No referido recurso extraordinário, discutia-se a forma de cálculo do benefício de aposentadoria por invalidez precedido por auxílio-doença. Enquanto o INSS defendia que o salário-de-benefício do auxílio-doença somente será considerado como salário-de-contribuição da aposentadoria por invalidez quando intercalado com períodos de atividade, na forma prevista nos artigos 29, § 5º e 55, II, da Lei nº 8.213/91, a Turma Recursal do Juizado Especial Federal (JEF) de Santa Catarina entendeu que o valor do salário-de-benefício percebido a título de auxílio-doença durante o período básico de cálculo sempre será considerado como salário-de-contribuição para o cálculo da aposentadoria por invalidez.

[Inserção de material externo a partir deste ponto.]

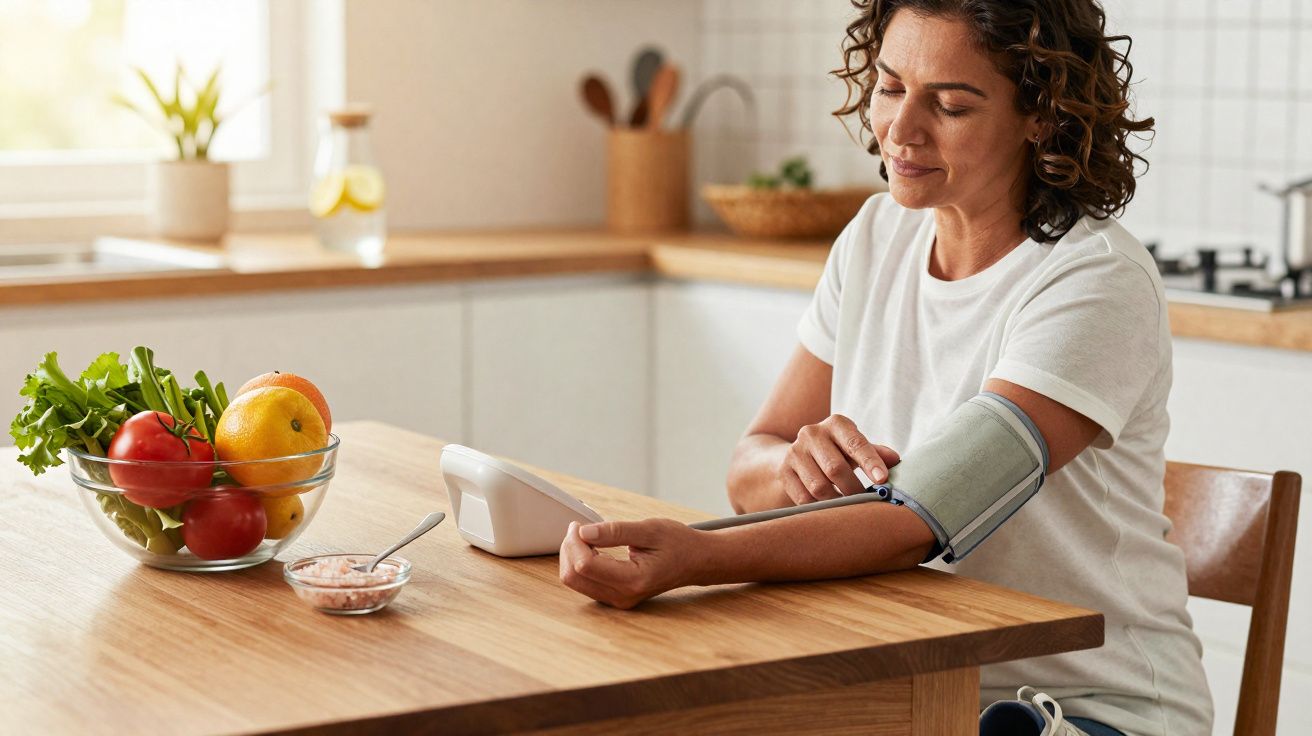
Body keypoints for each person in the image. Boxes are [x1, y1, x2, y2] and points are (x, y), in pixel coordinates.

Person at [557, 1, 1213, 733]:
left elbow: (921, 518)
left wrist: (699, 557)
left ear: (1042, 114)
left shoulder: (1096, 280)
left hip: (1087, 707)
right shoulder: (876, 235)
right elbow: (749, 470)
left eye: (951, 105)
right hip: (904, 679)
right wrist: (798, 470)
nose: (901, 129)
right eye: (891, 87)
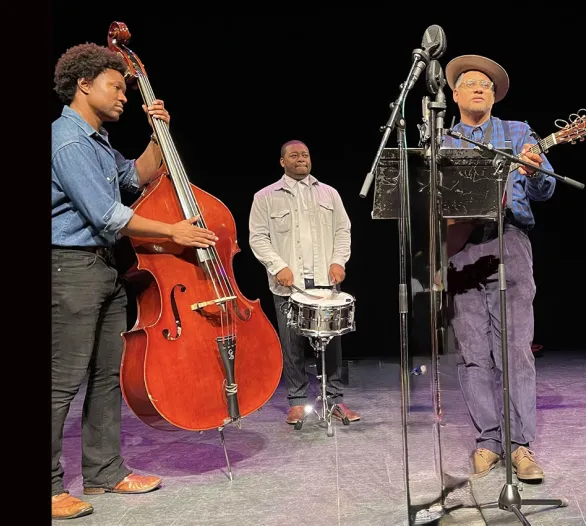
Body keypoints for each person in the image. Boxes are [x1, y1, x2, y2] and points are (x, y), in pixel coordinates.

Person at [51, 43, 219, 520]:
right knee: (62, 382)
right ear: (83, 84)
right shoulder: (67, 140)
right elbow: (107, 213)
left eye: (126, 87)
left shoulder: (98, 140)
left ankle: (104, 471)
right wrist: (173, 231)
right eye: (116, 85)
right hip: (70, 267)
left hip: (102, 267)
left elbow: (135, 177)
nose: (123, 95)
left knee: (107, 377)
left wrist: (157, 133)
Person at [441, 55, 556, 482]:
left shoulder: (518, 132)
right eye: (470, 83)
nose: (479, 88)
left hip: (509, 240)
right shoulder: (442, 138)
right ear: (454, 94)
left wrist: (535, 168)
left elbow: (545, 189)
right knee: (473, 353)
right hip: (460, 247)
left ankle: (520, 445)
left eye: (486, 85)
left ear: (493, 95)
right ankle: (488, 441)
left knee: (516, 350)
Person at [248, 140, 359, 425]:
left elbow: (342, 230)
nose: (301, 158)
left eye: (305, 154)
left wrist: (338, 261)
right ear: (282, 162)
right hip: (289, 284)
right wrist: (278, 266)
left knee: (332, 343)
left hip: (324, 281)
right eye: (294, 155)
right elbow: (258, 237)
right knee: (292, 344)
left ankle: (334, 400)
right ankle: (297, 401)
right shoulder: (265, 196)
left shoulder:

Contudo, os Ministros do Supremo Tribunal Federal, por unanimidade, seguindo o voto do Eminente Ministro Relator, Carlos Ayres Britto, acolheram a tese de que o cálculo do benefício de aposentadoria segundo interpretação do acórdão recorrido implicaria violação à prévia fonte de custeio exigida constitucionalmente (art. 195, § 5º da Constituição Federal). Entenderam, ainda, que não há como considerar tempo ficto de contribuição diante do caráter contributivo do Regime Geral da Previdência Social (art. 201, caput, da CF).

O Departamento de Contencioso e a PFE/INSS são unidades da PGF, órgão da Advocacia-Geral da União (AGU).

Ref.: Recurso Extraordinário nº 583.834/SC - julgado em 21/09/2011.